Chole bhature spread to Delhi in the 1940s, with differing claims over who introduced it. Peshori Lal Lamba, a native of Lahore, moved to Delhi after the 1947 partition of India and opened Kwality Restaurant in the Connaught Place neighbourhood. A fine-dining establishment that also sold Anglo-Indian cuisine, it became primarily known for its chole bhature. Some consider Lamba to be the first to have paired chole with bhature. It is also widely believed that the dish was introduced to the city by Sita Ram, who also migrated from Lahore around this time. He migrated to Delhi with his son, Diwan Chand, and began selling chole bhature, a dish that had been popular in his hometown, from a food cart. This later became the establishment Sita Ram Diwan Chand in the Paharganj neighbourhood.

Beginning around the 1990s, the dish spread beyond North India to the rest of the country, becoming a typical dish at vegetarian establishments by the 2010s. It and other Punjabi dishes—such as tikki and dahi bhalla—became popular in Indian fast food, alongside the more popular South Indian cuisine. As the dish gained popularity globally, International Chole Bhature Day was created in 2012 by Delhi-based Facebook user Shashank Aggarwal, along with Anuradha Gupta.
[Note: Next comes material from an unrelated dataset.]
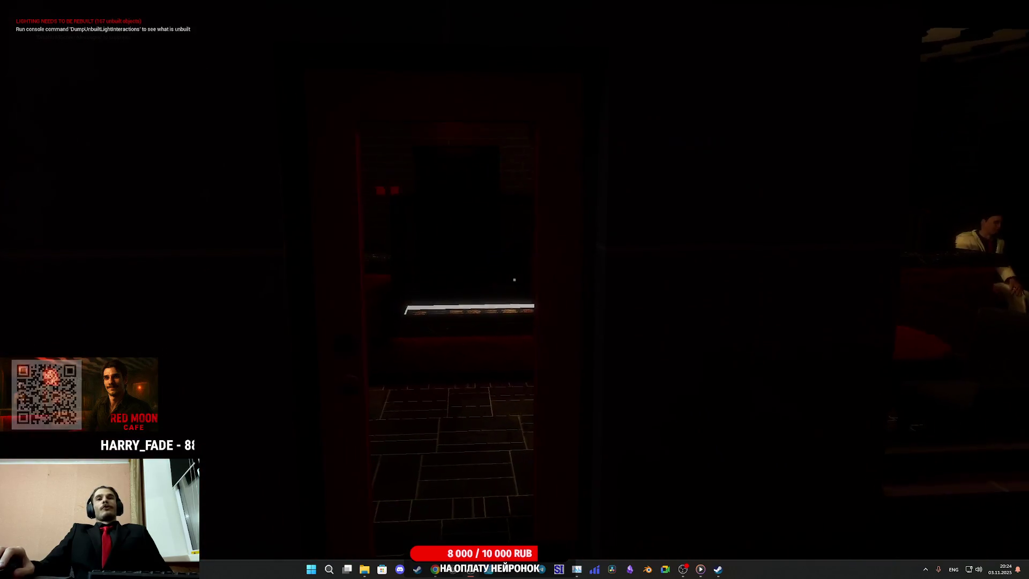
key(w)
key(w)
They chose the date of 2 October as it coincides with an existing public holiday, Gandhi Jayanti.

Chole bhature is sometimes said to be the origin of the Indo-Trinidadian dish doubles, especially in the view of Indians, though this is disputed. This hypothesis notes the similarity between chole bhature, when served as a wrap, and doubles. However, others consider doubles to have uniquely originated in Trinidad and Tobago. Badru Deen, a member of the family credited with the invention of doubles, wrote that the two dishes are very different; sociologist N. Jayaram supports this opinion.

== Popularity ==
Chole bhature is a popular fast food and breakfast food in North India. Chole bhature is a popular dish for celebrations. It is eaten during the Punjabi festival of Vaisakhi and other Sikh festivals.

In Delhi, chole bhature is a traditional street food that is recognised by tourists. The city has many establishments known for the dish, and residents widely debate which is best. In addition to Kwality Restaurant and Sita Ram Diwan Chand, these include Chache Di Hatti in Kamla Nagar, which receives very long lines during its short opening hours. Chole bhature is the only dish served at Sita Ram Diwan Chand, which uses paneer in its bhature. Among students of Delhi University, chole bhature has been known as C bats since around the 1970s. Mumbai also has many chole bhature establishments, especially around the Sion neighbourhood.